Well, work is progressing on the Roman Catholic Archdiocese of Oakland's new Cathedral of Light. I recently visited it to see for myself. The glass shell appears finished, and the interior is being worked on now. There is a wooden interior structure that appears to have venting to allow tghe flow of air and light. this appears to be in progress, as there is a large scaffold in place throughout much of its soaring interior.

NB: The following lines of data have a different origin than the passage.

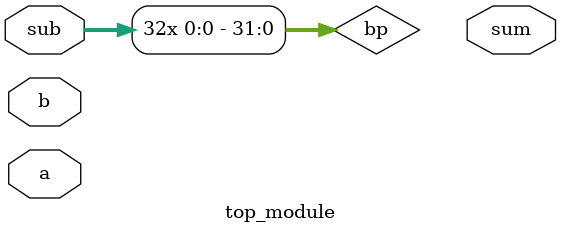
<source format=v>
module top_module(
    input [31:0] a,
    input [31:0] b,
    input sub,
    output [31:0] sum
);
    wire [31:0] bp;
    assign bp={32{sub}};
endmodule

</source>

The glass exterior fabric, a sort of curved curtain wall is made of very large sheets, held in place by a metal support structure. The glass also appears to be etched or sandblasted to a an even degree with some sort of hard edged linear abstract design, reminiscent of old computer punchcards with some sort of elongated modernist geometric design. I had to use a zoom to take the pics below, as access is restricted by security fencing for non-workers.

It is shaping up to be a beautiful abstract building... The fact that the floorplan is based on the Vesica Pisces, the fish design made by the meeting of two circles and frequently used as a symbol of Christ, "the fisher of men' makes the building liturgically relevent. This seems to be a quantum leap from architects of the last generation who designed large sacred space more in the line of modernist sculpture than something connected to the actual ritual of the spiritual group using the space. Just witness the imposing, dystopic Cathedral of Our Lady of the Angels, in Los Angeles for example. Although this building is quite sculptural, I do have the feeling that if it were not for its elegant curving shape, it would be mistaken for a corporate style office, at least from the outside.

I dont predict any real historic type of artglass being installed here, as it might detract from the architects vision and its heavy use of frosted plate glass, but anything's posssible. I shall report back on this building as it nears completion sometime in 2008.